QUESTIONS
• 1. In the workshop announcement below, what venue is listed for the event?
• 2. Reproduce the passage of the workshop announcement from "Ayça Özçelikkale, Associate Professor, Uppsala University, and" to "universities across Sweden." without any alteration.
• 3. Write the next part of the workshop announcement below, beginning after its final sentence.

Kick-off Workshop of the Nordic Research Network in Unconventional Computing

Ayça Özçelikkale, Associate Professor, Uppsala University, and Claudio Gallicchio, Associate Professor, University of Pisa.
Örebro University hosts the kick-off workshop for the Unconventional Computing Nordic Research Network on 17–18 June 2026. This is an invitation-only workshop with a limited number of participants. The workshop brings together early-career researchers in unconventional computing from partner institutions in the Nordic region, along with invited PhD students and postdoctoral researchers from universities across Sweden.
The workshop is arranged by the Unconventional Computing Nordic Research Network, supported by NordForsk through the programme Nordic Research Networks within Natural Science and Related Engineering Fields.
The network includes researchers from:
- Örebro University, Sweden
- University of Turku, Finland
- Norwegian University of Science and Technology, Norway
- Technical University of Denmark, Denmark
Topics include, but are not limited to:
- neuromorphic computing
- brain-inspired computing
- in-materio computation
- reservoir computing
- Ising machines
- cellular automata
Practical information
- Date: 17–18 June 2026
- Venue: LAB 105, Innovasalen, Örebro University
- Format: Lunch-to-lunch workshop
- Participants: Approximately 25 invited participants
- Language: English
Invited speakers
17 June
Ayça Özçelikkale, Associate Professor, Uppsala University
Talk title: On the Structure of Neuromorphic Computation: Spikes, Memory, and Reset
Abstract
Neuromorphic computing is an emerging paradigm for low-latency, energy-efficient information processing, in which brain-inspired models such as spiking neural networks play a central role. At the same time, deep state space models have recently shown strong performance in temporal modelling. Although these approaches come from different research traditions, both implement stateful transformations of temporal input sequences. This talk presents a principled correspondence between these models through a dynamical systems approach. It also discusses broader questions about reset, stability and memory in learning, and what these may mean for the design of neuromorphic systems.

EXTRACTED MATERIAL
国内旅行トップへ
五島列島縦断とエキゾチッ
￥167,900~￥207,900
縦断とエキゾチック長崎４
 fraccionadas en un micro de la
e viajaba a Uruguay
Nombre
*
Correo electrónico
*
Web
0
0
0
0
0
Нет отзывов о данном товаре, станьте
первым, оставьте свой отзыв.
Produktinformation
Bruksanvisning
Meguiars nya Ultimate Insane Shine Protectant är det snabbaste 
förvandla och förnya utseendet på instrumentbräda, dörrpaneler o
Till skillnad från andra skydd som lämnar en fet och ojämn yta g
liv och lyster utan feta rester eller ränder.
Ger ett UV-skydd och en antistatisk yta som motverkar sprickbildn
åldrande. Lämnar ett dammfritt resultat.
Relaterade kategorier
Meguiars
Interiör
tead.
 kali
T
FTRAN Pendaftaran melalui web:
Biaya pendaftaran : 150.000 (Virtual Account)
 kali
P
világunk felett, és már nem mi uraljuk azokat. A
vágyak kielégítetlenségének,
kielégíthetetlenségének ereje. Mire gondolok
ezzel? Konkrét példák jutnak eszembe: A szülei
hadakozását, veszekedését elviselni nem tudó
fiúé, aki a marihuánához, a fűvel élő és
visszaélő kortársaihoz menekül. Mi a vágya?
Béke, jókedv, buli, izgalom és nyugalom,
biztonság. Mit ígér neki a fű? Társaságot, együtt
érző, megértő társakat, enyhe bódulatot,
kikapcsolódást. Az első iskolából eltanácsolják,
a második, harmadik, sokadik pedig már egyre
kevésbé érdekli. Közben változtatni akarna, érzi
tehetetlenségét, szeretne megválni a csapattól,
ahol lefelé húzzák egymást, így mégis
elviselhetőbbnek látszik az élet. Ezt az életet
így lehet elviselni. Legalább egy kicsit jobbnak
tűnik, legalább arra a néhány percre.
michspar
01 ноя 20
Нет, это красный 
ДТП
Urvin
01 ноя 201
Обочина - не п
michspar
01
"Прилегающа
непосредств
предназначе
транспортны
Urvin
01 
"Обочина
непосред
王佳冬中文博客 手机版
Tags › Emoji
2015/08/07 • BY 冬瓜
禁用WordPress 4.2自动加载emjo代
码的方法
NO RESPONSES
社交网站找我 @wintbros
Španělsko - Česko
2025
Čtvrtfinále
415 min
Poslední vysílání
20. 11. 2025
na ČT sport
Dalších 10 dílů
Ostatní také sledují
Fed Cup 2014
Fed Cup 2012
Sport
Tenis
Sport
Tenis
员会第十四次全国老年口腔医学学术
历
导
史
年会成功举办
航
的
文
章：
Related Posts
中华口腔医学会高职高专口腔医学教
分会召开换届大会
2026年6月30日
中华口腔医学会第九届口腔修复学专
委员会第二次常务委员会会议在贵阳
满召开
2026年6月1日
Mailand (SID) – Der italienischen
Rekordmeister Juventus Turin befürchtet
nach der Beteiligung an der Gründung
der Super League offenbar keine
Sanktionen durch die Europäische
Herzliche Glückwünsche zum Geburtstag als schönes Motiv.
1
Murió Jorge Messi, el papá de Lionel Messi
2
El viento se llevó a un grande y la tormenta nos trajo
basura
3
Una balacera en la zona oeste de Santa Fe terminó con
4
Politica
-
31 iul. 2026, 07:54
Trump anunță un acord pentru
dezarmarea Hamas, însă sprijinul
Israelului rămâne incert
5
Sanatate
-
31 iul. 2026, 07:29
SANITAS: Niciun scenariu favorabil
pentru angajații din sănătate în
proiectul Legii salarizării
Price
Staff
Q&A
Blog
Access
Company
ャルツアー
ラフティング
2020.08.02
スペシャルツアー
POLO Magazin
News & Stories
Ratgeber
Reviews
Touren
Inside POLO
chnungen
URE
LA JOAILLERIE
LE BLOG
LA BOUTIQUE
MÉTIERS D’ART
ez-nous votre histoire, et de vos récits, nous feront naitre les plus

ANSWERS BY ITEM
• 1. LAB 105, Innovasalen, Örebro University.

• 2.
Ayça Özçelikkale, Associate Professor, Uppsala University, and Claudio Gallicchio, Associate Professor, University of Pisa.
Örebro University hosts the kick-off workshop for the Unconventional Computing Nordic Research Network on 17–18 June 2026. This is an invitation-only workshop with a limited number of participants. The workshop brings together early-career researchers in unconventional computing from partner institutions in the Nordic region, along with invited PhD students and postdoctoral researchers from universities across Sweden.

• 3.
About the speaker
Ayça Özçelikkale is Associate Professor at the Department of Electrical Engineering at Uppsala University, Sweden. Before joining Uppsala University, she held a postdoctoral position at Chalmers University of Technology and visiting positions at Ericsson Research, Queen’s University and EURECOM. Her research includes signal processing, machine learning, neuromorphic computing and communications.
18 June
Claudio Gallicchio, Associate Professor, University of Pisa
Talk title: Perspectives on and Beyond Reservoir Computing
Abstract
This talk revisits reservoir computing as an alternative paradigm for sequence modelling, motivated by the well-known difficulties of training recurrent neural networks and the growing demand for efficient, hardware-compatible learning systems. After introducing the core principles of reservoir computing and its natural suitability for neuromorphic and physical implementations, the talk discusses the limitations of conventional echo state networks in terms of long-range information propagation. The second part presents recent research directions on non-dissipative reservoir dynamics and new reservoir architectures that move reservoir computing towards the deep learning regime while preserving fast training and hardware suitability.
About the speaker
Claudio Gallicchio is Associate Professor of Computer Science at the University of Pisa. His research focuses on reservoir computing, recurrent neural networks and dynamical systems for deep learning, with a particular focus on hardware-aware and energy-efficient models. He is involved in several research projects that combine ideas from deep learning and neuromorphic hardware for sustainable artificial intelligence.
Important information
The network is unable to provide financial support for travel or accommodation. Coffee breaks, lunches and the workshop dinner will be provided at no cost.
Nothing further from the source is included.